According to the Wine Spectator, at the hearing in a New York courtroom yesterday, US district judge Richard Berman denied a motion by Kurniawan’s lawyers to exclude evidence found during the search.
Kurniawan now has to decide whether to change his plea of not guilty or go to trial.
FBI agents arrested Kurniawan at his mother’s LA home on the morning of 8 March last year.
During the arrest, agents conducted a search of the house and obtained a key to a locked room from Kurniawan.
Entering it, they found what they claim was a “wine-counterfeiting workshop.” It wasn’t until later that day that the agents returned with a search warrant.

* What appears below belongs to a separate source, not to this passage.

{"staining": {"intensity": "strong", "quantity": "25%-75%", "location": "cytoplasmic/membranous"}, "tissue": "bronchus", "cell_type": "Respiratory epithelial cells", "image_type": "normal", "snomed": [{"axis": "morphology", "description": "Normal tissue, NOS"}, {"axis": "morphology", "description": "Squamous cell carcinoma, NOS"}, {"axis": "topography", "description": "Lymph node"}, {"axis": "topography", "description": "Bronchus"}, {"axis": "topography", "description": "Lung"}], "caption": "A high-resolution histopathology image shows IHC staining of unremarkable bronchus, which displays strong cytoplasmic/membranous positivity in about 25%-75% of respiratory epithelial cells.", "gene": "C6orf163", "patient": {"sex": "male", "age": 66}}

In a bid to exclude the evidence, Kurniawan’s lawyers claimed that the warrantless search violated his Fourth Amendment rights.
Justice Department attorneys countered that, even without including the evidence of the FBI search that morning, there was probable cause for a magistrate to issue it.
Capsules, labels steamed off bottles and fake labels found by the FBI at Kurniawan’s home
The lawyers noted that Kurniawan had received shipments of empty bottles of very expensive wine “on multiple occasions”, which he had requested from a Manhattan restaurant and a New York collector.
They added that last February Kurniawan had tried to sell homemade counterfeit wine through a third party at a London auction.
“Based on the totality of the circumstances, in my judgment the search warrant was clearly based on probable cause,” Berman said from the bench.
According to WS, Kurniawan sat in the courtroom dressed in khaki trousers, a shirt and black trainers, wearing his trademark, black-framed glasses, and showing no emotion as the judge announced his decision.
He is being held at the Metropolitan Detention Center in Brooklyn.
Berman has scheduled a conference with the lawyers for 14 February to determine what will happen next in the case.
Kurniawan’s options are to go to trial or try and negotiate a plea bargain.
According to Kurniawan’s lawyer, Michael Proctor, his client remains “strong and focused on his case.”